Special Utah committee hearing aims to fix error in firefighter retirement benefits
May 16, 2023, 10:13 PM | Updated: May 17, 2023, 1:24 pm
(Utah Task Force 1/Facebook)
SALT LAKE CITY — When the Utah Legislature meets for its special session Wednesday, lawmakers will hear about HB1003 — which deals with retirement benefits for the families of firefighters.
Last month, Matt Hambleton, a firefighter with the Unified Fire Authority, died. He had been a firefighter for 28 years and headed up many projects, including the heavy rescue program.
His higher-ups said he performed thousands of hours of training to crew on that and other specialty programs. He was also part of Utah Task Force 1 and went to New York after 9/11 to help with operations there.
But when he died last month, he was part of what legislators and lobbyists call a clerical error, which meant his family would only get half of his life insurance plan.
It stems back to a bill passed in 2018. At that time, legislators passed the law, including what’s called Division A and B public safety and Division A and B firefighters. The law would entitle beneficiaries of 20+ year employees, who had died not in the line of service, to 75% of the average of the highest three years of service. But for some reason, Division B firefighters were left off the bill.

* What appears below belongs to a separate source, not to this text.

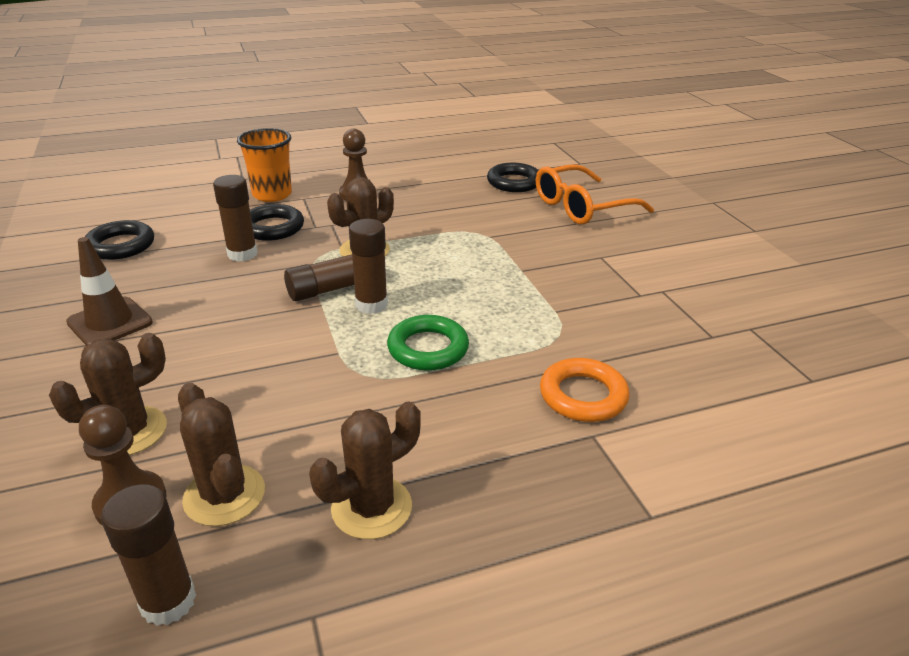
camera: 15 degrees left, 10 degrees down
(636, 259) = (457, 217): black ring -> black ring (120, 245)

At a Retirement and Independent Entities Committee hearing Tuesday, lawmakers said they had reviewed the 2018 bill and all verbiage, including the Division B firefighters. Division B public safety and firefighters don’t pay into social security during their working years. As a result, they don’t get social security paid to them during retirement.
In Utah, there are 13 fire departments that are entirely Division B workers. So, this “clerical error” could potentially affect thousands of Utah firefighters after they reach 20 years with their department.

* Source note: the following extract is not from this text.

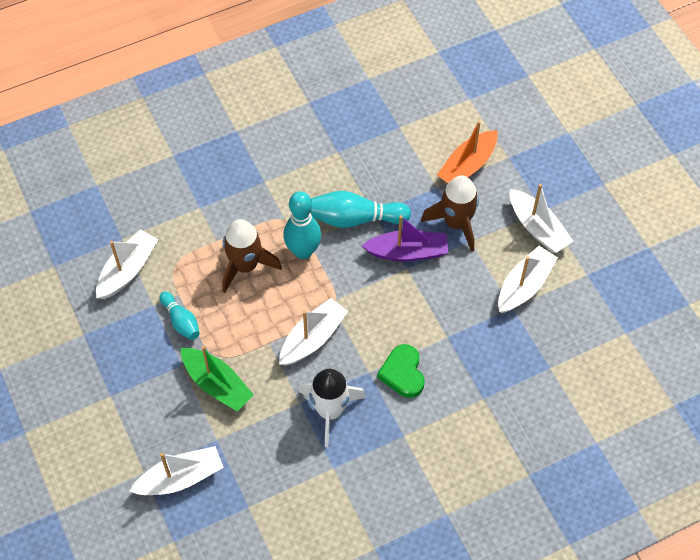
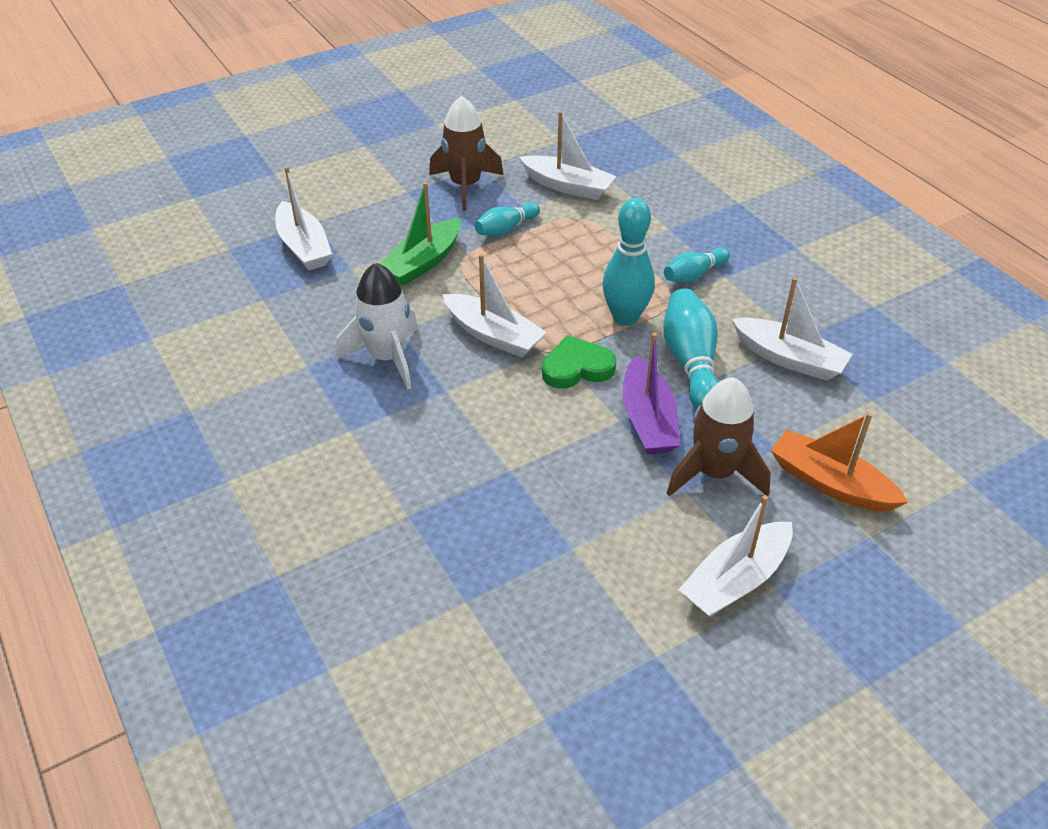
camera: 85 degrees right, 15 degrees down
(245, 266) = (592, 271): brown rocket -> brown rocket (465, 186)
(260, 200) = (694, 275): none -> turquoise bowling pin
(403, 373) = (446, 424): green heart -> green heart (577, 368)
(524, 286) = (616, 563): white boat -> white boat (789, 359)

Monica Hambleton found out about the bill and the mistake that would mean she would only get half of that 75% just days after her husband’s death. She said her husband’s coworkers quickly came to her aid.
A handful of them sat next to her Tuesday during the committee hearing, in which the bill passed unanimously. It now goes to the full House and Senate for votes.
Monica Hambleton said her late husband was “the life of the party,” and his former coworkers agree, although they said his antics were never present when they were on official business.
Monica Hambleton said the support of the firefighters saved her this last month.
“I couldn’t be standing here today without them,” she told KSL TV. “They helped me get through the funeral. They helped me get through this.”
Unified Fire Authority Fire Chief Dominic Burchett said Hambleton was a stellar firefighter and a good friend, and he is missed.
“He was a huge part of our fire department,” Burchett said. “The biggest thing he was known for is his time with heavy rescue.”
Burchett said he’s thankful Gov. Spencer Cox agreed to put this item on the agenda for Wednesday’s special session. Monica Hambleton agrees and is thankful for her late husband’s teammates that are now making sure she and her family are taken care of.
“There are no words,” she said. “His other family rallied — his firefighter family rallied for our family.”